Duque

Personal information
- Full name: Davi Ferreira
- Date of birth: 15 May 1926
- Place of birth: Belo Horizonte, Brazil
- Date of death: 16 July 2017 (aged 91)
- Place of death: Rio de Janeiro, Brazil
- Position: Defender

Youth career
- Cruzeiro

Senior career*
- Years: Team / Apps / (Gls)
- 1946–1952: Cruzeiro / 127 / (0)
- 1953–1954: Vasco da Gama
- 1955–1956: Canto do Rio
- 1956: Fluminense / 67 / (0)

Managerial career
- 1962–1968: Náutico
- 1969: Bonsucesso
- 1969–1971: Santa Cruz
- 1972: Corinthians
- 1972: América Mineiro
- 1973–1974: Fluminense
- 1975: Sport Recife
- 1976–1977: Corinthians
- 1978: Náutico
- 1979: Muharraq
- 1980: Santa Cruz
- 1980: Bahia
- 1981: Olaria
- 1982: América Mineiro
- 1984: Ivory Coast
- 1986: Confiança
- 1990: Cruzeiro
- 1991–1992: Muharraq

= Duque (footballer) =

Brazilian footballer

Davi Ferreira (15 May 1926 – 16 July 2017), better known as Duque, was a Brazilian professional footballer and manager, who played as a defender.

==Playing career==

Formed in Cruzeiro's youth categories, Duque played as a defender.

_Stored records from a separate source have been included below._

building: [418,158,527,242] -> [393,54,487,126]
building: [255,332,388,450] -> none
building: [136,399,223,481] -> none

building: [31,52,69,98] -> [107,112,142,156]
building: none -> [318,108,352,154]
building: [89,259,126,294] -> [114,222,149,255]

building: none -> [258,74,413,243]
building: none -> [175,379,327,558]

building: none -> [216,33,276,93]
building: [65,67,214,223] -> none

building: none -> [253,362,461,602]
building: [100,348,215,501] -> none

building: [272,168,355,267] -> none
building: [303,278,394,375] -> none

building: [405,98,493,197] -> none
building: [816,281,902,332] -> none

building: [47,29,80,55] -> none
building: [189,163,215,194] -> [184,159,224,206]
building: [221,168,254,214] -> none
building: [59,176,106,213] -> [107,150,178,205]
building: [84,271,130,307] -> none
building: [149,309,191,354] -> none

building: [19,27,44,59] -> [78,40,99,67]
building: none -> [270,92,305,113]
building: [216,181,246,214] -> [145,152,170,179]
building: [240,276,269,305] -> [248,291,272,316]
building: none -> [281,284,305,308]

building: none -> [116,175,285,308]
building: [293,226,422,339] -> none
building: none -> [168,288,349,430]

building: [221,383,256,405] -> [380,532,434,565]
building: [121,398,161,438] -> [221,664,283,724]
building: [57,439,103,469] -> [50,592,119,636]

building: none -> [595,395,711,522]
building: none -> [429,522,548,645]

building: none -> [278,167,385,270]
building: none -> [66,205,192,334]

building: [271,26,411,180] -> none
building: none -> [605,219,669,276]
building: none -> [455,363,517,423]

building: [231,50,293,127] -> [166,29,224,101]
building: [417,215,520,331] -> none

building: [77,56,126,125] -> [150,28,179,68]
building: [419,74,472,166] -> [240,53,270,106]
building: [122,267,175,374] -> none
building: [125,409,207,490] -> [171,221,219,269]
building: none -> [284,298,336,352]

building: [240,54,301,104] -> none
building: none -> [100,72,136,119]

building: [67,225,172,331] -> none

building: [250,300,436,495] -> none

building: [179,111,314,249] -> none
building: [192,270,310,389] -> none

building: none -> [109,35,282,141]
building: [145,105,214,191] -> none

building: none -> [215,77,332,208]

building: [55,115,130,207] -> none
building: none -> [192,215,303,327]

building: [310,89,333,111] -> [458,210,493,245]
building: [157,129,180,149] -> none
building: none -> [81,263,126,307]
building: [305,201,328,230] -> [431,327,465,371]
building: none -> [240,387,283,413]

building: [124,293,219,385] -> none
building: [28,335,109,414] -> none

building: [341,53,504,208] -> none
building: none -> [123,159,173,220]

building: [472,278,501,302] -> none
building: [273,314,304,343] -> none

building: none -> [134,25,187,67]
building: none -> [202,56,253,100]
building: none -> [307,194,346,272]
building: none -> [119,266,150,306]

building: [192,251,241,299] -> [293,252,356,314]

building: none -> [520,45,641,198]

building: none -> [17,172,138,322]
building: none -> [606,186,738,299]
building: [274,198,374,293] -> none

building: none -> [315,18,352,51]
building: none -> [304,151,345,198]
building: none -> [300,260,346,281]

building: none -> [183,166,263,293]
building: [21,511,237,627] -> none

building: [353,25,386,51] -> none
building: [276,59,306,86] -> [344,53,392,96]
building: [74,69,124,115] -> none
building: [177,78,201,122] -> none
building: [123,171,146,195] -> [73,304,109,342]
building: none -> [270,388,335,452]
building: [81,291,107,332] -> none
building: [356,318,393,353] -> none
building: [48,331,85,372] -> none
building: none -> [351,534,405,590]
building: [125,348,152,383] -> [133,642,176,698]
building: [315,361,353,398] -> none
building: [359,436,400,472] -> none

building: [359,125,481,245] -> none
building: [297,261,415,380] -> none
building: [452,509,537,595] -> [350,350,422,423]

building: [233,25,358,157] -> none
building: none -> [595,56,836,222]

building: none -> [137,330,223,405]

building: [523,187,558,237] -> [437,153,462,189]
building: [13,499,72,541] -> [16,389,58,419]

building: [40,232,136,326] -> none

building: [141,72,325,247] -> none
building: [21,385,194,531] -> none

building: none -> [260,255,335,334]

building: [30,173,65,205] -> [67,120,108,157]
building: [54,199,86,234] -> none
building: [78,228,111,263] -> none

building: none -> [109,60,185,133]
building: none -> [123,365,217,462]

He made 127 appearances for Cruzeiro from 1946 to 1952, in addition to playing for Vasco da Gama, Fluminense and Canto do Rio.

==Managerial career==

As coach Duque was responsible for commanding what is considered the best Náutico team in history, four times state champion and runner-up in the Taça Brasil. He was also champion two times with Santa Cruz, as well as Campeonato Carioca champion in 1973 with Fluminense. In 1976 he was runner-up again, this time with Corinthians in the Brazilian Championship. In 1981 he won the first edition of Campeonato Brasileiro Série C, the Taça de Bronze, with Olaria, in addition to winning the Bahrain league with Muharraq SC.

==Honours==

===Manager===

- Náutico
- Campeonato Pernambucano: 1964, 1966, 1967, 1968

- Santa Cruz
- Campeonato Pernambucano: 1970, 1971

- Fluminense
- Campeonato Carioca: 1973

- Sport
- Campeonato Pernambucano: 1975

- Olaria
- Campeonato Brasileiro Série C: 1981

- Muharraq
- Bahraini Premier League: 1991–92

==Death==

Duque died at the age of 91 on 16 July 2017 in the city of Rio de Janeiro.